Consider, though, that one of the best places to seek insight is not the unemployment rate but the labour force participation rate, or LFP. The LFP rate shows the share of working-age people who have jobs or are actively seeking jobs in the United States. In other words, it is also a pretty good measure of how many people have left the work force because they are discouraged and feel there are no opportunities for them. What do we know about them?
Mr. Trump's election coincides with the U.S. LFP rate hitting its lowest level in more than 30 years. The state-by-state figures provide even more insight into the President's political resonance.
Nine out of 10 states with the lowest LFP rates voted for him. Of the five states that went from blue to red in 2016, three – Florida, Michigan and Ohio – experienced a drop in their participation rate relative to 2012, meaning a smaller percentage of people worked or were looking for work. The other two states had no increase in the percentage of people working, despite several years of modest economic growth.
By contrast, the years of Bill Clinton's presidency coincided with a high LFP rate, a time when workers were prepared to give Bill "I feel your pain" Clinton the benefit of the doubt about how free trade would improve Americans' standard of living and how those harmed would not be left behind. No more. That goodwill is gone.
New research from the centre-right American Enterprise Institute think tank shows that millions of American men are jobless and have given up looking. The number of men 20 and older without paid work is almost 32 per cent. That bears repeating: Basically a third of all men in America over 20 have no paid employment. Two economists at the centre-left Brookings Institution have now added that the LFP rate of prime-age women has stagnated and even declined. But the number of people collecting disability benefits has increased markedly.

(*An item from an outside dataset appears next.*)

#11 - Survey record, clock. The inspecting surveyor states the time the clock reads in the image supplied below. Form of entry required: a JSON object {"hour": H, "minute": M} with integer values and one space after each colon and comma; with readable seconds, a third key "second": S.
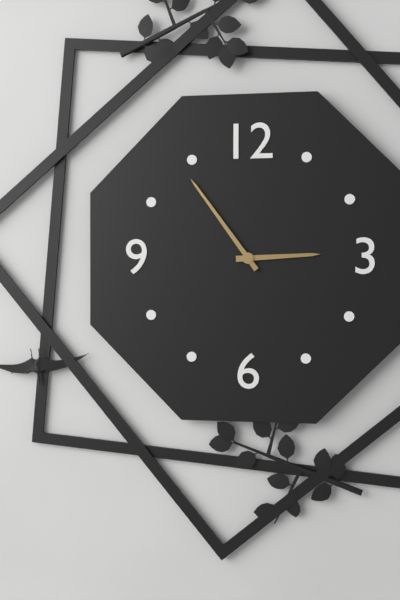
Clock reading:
{"hour": 2, "minute": 54}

This doesn't just affect their job prospects. Other research, including some by a Nobel laureate, shows that the life expectancy and health of these displaced and discouraged workers have gone into a tailspin, thanks largely to illnesses related to drug and alcohol abuse and other "lifestyle" factors. As one analyst said, these people are dying of despair, with more than half a million needless deaths since the early 1990s being attributed to bleak job prospects.

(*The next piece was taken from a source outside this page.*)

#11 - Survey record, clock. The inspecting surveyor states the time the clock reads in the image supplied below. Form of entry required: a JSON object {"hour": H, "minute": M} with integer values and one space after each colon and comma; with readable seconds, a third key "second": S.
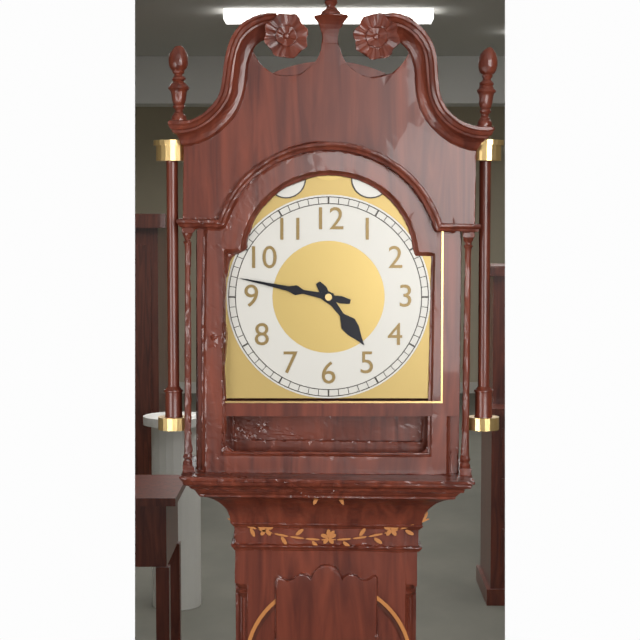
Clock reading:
{"hour": 4, "minute": 47}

So looking solely at the unemployment rate causes us to lose sight entirely of a major part of the population. This segment is not just constituted of men – and increasingly women – left behind by economic change; it also includes their parents, friends and colleagues, who see these people they care about left on a shelf and are angered that opportunities for them seem so few and far between. This starts to be a significant part of the population – and the electorate.

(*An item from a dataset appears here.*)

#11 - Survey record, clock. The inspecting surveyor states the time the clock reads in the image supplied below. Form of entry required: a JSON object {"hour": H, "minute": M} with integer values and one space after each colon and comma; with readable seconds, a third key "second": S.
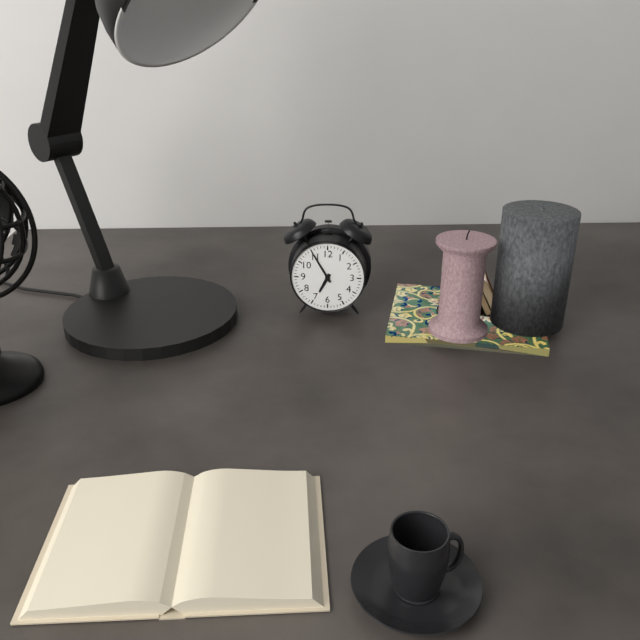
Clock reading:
{"hour": 6, "minute": 55}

It is no answer to say that these people have misdiagnosed their plight when they follow Mr. Trump in blaming free trade and immigration as the causes of their problems. Yes, the problem is far more down to automation and other productivity enhancements, as manufacturing requires fewer and fewer poorly educated, relatively low-skilled workers. Yes, Mr. Trump is wrong when he says the United States doesn't make things any more and needs to return to this economic vocation. The truth is the United States has never made more things than it does today. It just doesn't require many workers to do so.
But the fact that the diagnosis is incorrect misses the key point about Mr. Trump's voters: They voted for him chiefly because they feel he is the only political leader who doesn't simply dismiss their fears and anxieties as misguided and doesn't tell them condescendingly that their problems would disappear if they got a university degree or if the government were to institute a guaranteed annual income and basically write them off as contributing members of society.
In many parts of American society, there is a pervasive feeling that ordinary people are being made to pay the price of the ideals of the elites. Free trade is one such ideal, one in which I happen to believe, but also one whose highly concentrated destructive effects are undeniable and frequently easier to identify than its widely dispersed benefits. That is why free trade can only be sustained when the winners use the extra wealth it creates to compensate the losers – something we, as with the Americans, have done poorly and unimaginatively.